Следующие пару дней мы работали как проклятые, дел действительно было хоть отбавляй. На складе скопилось уже достаточное количество ручек, буквально неделя и можно смело выходить на рынок. С зеркалами дело шло похуже, но и возни с ними больше, да и само производство необходимо пока держать в строгом секрете. Тем не менее, первая партия из полусотни штук уже была готова. Заработала и сталелитейный цех, выпуская пробную партию отливок.
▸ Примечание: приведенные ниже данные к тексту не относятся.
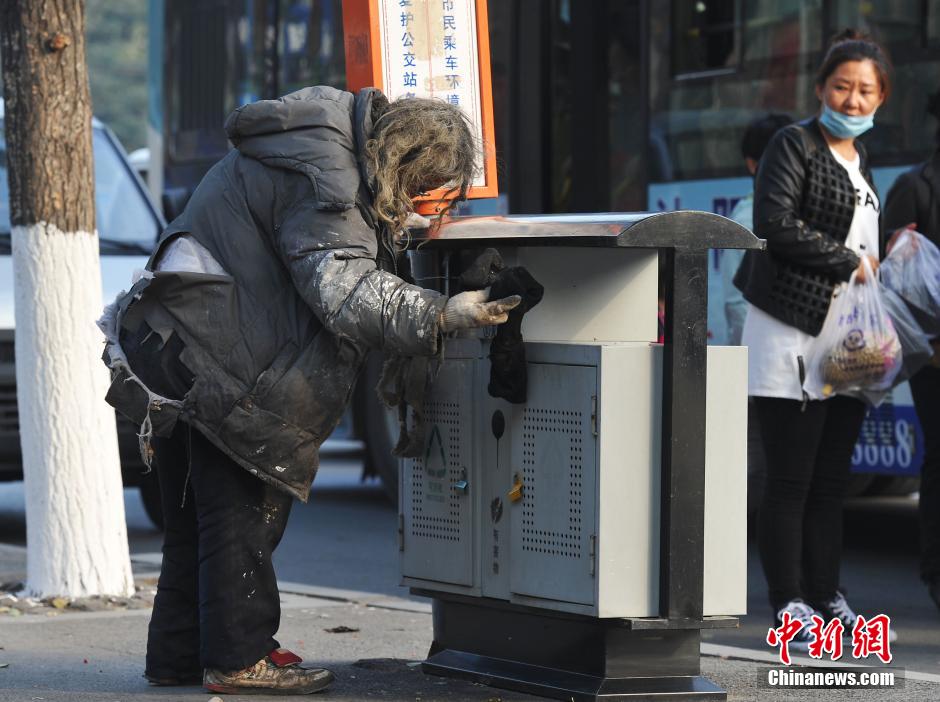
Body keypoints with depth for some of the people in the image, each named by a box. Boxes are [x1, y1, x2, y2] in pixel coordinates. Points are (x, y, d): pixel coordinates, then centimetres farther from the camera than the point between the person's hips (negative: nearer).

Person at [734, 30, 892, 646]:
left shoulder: (860, 159, 19)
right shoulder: (794, 145, -5)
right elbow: (776, 225, -17)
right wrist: (850, 262, -11)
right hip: (793, 332, -7)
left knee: (832, 478, 10)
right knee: (791, 478, -4)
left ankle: (827, 596, 16)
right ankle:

Вообще это производство необходимо серьезно модернизировать, но все что я знаю о металлургии, так это то, что плавку необходимо продувать сильным напором воздуха, что избавляет ее от излишков углерода. Такую печь называют мартеновской, и это было все, что я знал.
Вопрос снова упирался в специалистов, а таких найти невозможно, поскольку эта технология еще не была придумана. Значит, нужен человек, который займется разработкой этой технологии и его еще нужно отыскать.
Полдня я провел в архиве Департамента промышленности, в том самом отделе, который занимался изобретателями. Увы, ничего существенного обнаружить не удалось, разве что записать несколько адресов, перспективных с моей точки зрения людей. Еще полдня я потерял, разыскивая их и опять неудача. То ли адреса оказались неверными, то ли я сам их так записал, так что нашел я только одного человека, но зато какого! Тут удача улыбнулась мне по-настоящему.
Этот человек, Эндон Кронт, числился в моем списке последним, и по алфавиту, и по значимости. До этого мы с Коллайном, в сопровождении Проухва и Жердома, безрезультатно объездили несколько адресов. Все они располагались в далеко не самых благополучных районах столицы, и группа вооруженных всадников каждый раз создавала ненужный ажиотаж.